The Billiri local government area in Gombe has the wet season is oppressive and overcast, the dry season is partly cloudy, and it is hot year round. Over the course of the year, the temperature typically varies from 56 °F to 98 °F and is rarely below 52 °F or above 103 °F

=== Temperatures in Billiri on average, both high and low ===

- With an average daily high temperature of 95 °F, the hot season lasts for 2.3 months, from 11 February to 21 April. With an average high of 95 °F and low of 73 °F, April is the hottest month of the year in Billiri.
- From 2 July to 14 October, the cool season, which has an average daily high temperature below 84 °F, lasts for 3.4 months. With an average low of 57 °F and a high of 88 °F, December is the coldest month of the year in Billiri.

===The Billiri Cloud ===
Over the course of the year, there is a substantial seasonal change in the average percentage of sky that is covered by clouds in Billiri.

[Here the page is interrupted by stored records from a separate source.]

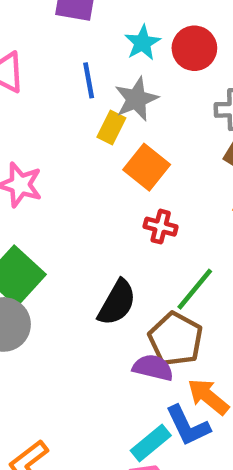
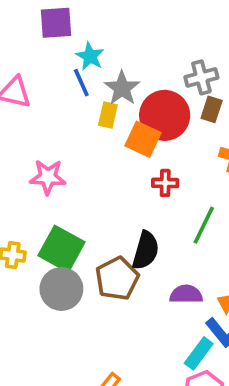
cyan star: (142, 43) -> (90, 56), moved
red circle: (194, 48) -> (165, 115), moved, size x1.4
brown pentagon: (176, 339) -> (117, 279), moved, turned 30

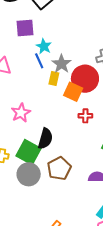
pink star: (48, 177) -> (21, 113), turned -30
black semicircle: (146, 250) -> (45, 139), moved

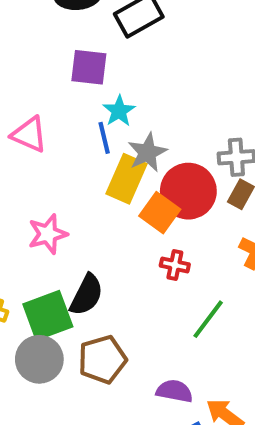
yellow rectangle: (54, 79) -> (126, 179), size x1.6
green square: (29, 152) -> (48, 315), turned 30

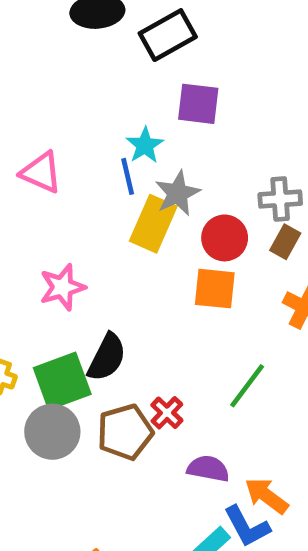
purple square: (89, 67) -> (198, 104), moved
red circle: (188, 191) -> (225, 238), size x0.7
orange square: (160, 213) -> (215, 289), moved, turned -30
red cross: (175, 265) -> (167, 413), moved, turned 32

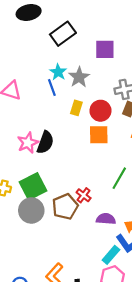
black rectangle: (168, 35) -> (63, 34), moved
purple square: (198, 104) -> (105, 49), moved
gray star: (177, 193) -> (79, 77), moved
yellow rectangle: (153, 224) -> (76, 108), moved, size x0.6
black semicircle: (107, 357) -> (45, 142), moved

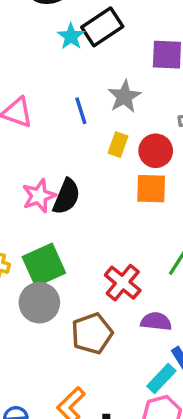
cyan star: (58, 72) -> (71, 36), moved
red cross: (84, 195) -> (123, 283), size x1.5
brown pentagon: (65, 207) -> (92, 333), moved

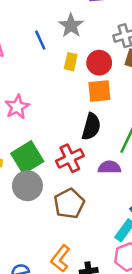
black semicircle: (66, 197) -> (91, 127), moved
red cross: (123, 283) -> (70, 158), moved, turned 32
purple semicircle: (156, 321) -> (109, 167), moved

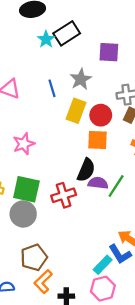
yellow rectangle: (71, 62) -> (76, 111), size x1.5
green square: (27, 157) -> (26, 189), turned 36
purple semicircle: (109, 167) -> (98, 183), moved
brown pentagon: (69, 204) -> (34, 257), moved

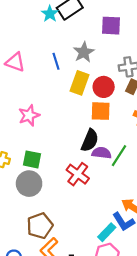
green square: (26, 189) -> (32, 159), size x0.7
red cross: (64, 195) -> (78, 174), moved, turned -35

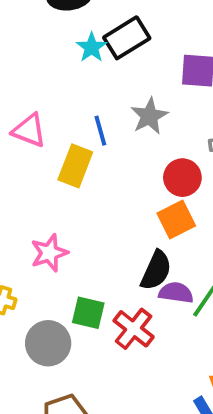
yellow rectangle: (80, 83) -> (75, 166), moved
orange square: (101, 111) -> (176, 220), turned -30
pink star: (29, 115) -> (49, 253), moved
green square: (32, 159) -> (88, 313), moved

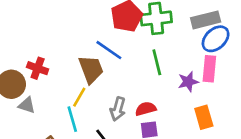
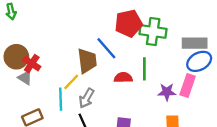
red cross: (38, 68) -> (32, 64), moved
gray arrow: (118, 109) -> (86, 98), moved
red semicircle: (146, 109) -> (123, 78), moved

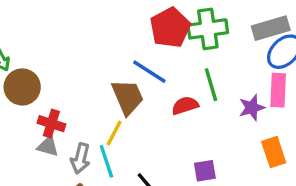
brown circle: (16, 57) -> (22, 87), moved
gray arrow: (86, 98) -> (80, 158), moved

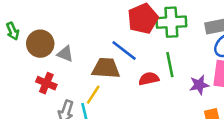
brown circle: (22, 87) -> (40, 44), moved
brown trapezoid: (128, 97) -> (106, 68), turned -68
gray triangle: (48, 146) -> (65, 54), moved

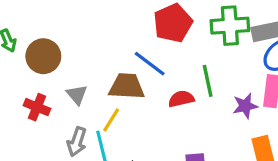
green cross: (171, 22) -> (230, 26), moved
gray triangle: (65, 54) -> (77, 95), moved, turned 30
red cross: (46, 83) -> (37, 107), moved

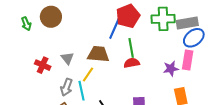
brown circle: (43, 56) -> (51, 17), moved
blue line: (150, 64) -> (114, 29), moved, turned 75
green line: (208, 81) -> (131, 48), moved

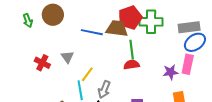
green cross: (163, 19) -> (151, 22), moved
blue line: (114, 29) -> (92, 32), moved, turned 75
brown trapezoid: (98, 54) -> (117, 28), moved
gray arrow: (66, 87) -> (104, 89), moved

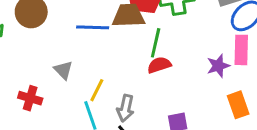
green line: (132, 50) -> (156, 43), turned 30
red cross: (42, 63) -> (30, 98), moved

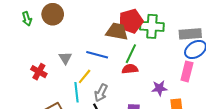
blue line: (93, 27) -> (97, 55), moved
purple star: (218, 66) -> (159, 88), moved

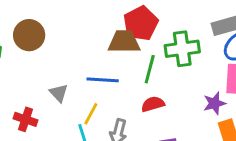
green cross: (152, 26) -> (182, 49), moved
red semicircle: (130, 69) -> (153, 104), moved
purple star: (159, 88) -> (214, 103), moved

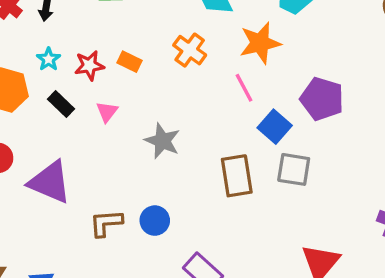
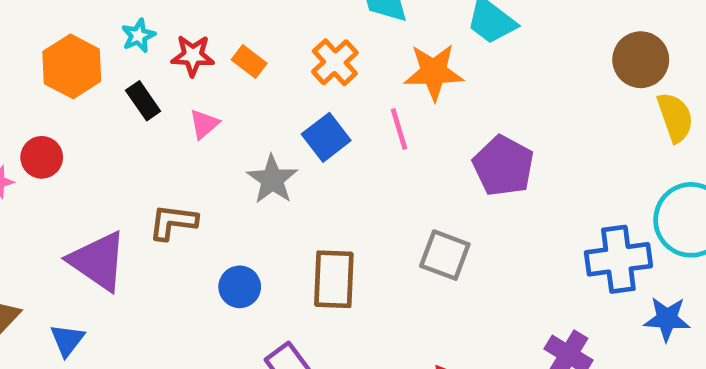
blue square: (275, 127) -> (326, 137), moved
brown rectangle: (237, 176) -> (334, 279), moved
purple triangle: (50, 182) -> (98, 261), moved
brown L-shape: (106, 223) -> (173, 222), moved

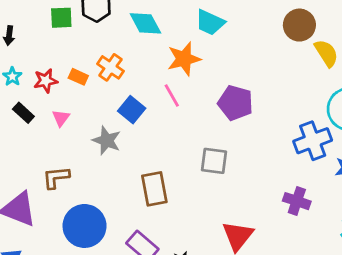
orange cross: (335, 62) -> (110, 67), moved
blue circle: (240, 287) -> (85, 226), moved, size x1.8

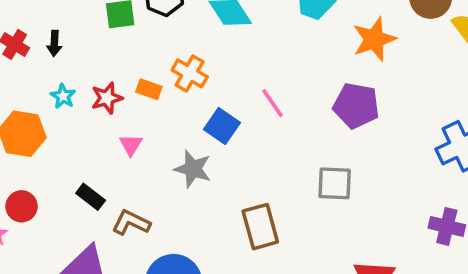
orange star: (184, 59) -> (374, 39), moved
black rectangle: (23, 113) -> (91, 197), moved
brown L-shape: (56, 177) -> (131, 223), turned 36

In Billiri, the clearer season starts about 5 November and lasts for 4.0 months, finishing around 5 March.

In Billiri, January is the clearest month of the year, with a 55% average percentage of clear, mostly clear, or partly overcast skies.

Around 5 March, the year's cloudier period starts, and it lasts for 8.0 months, ending around 5 November.

May is the cloudiest month of the year in Billiri, with 79% of the time experiencing overcast or mostly cloudy skies on average.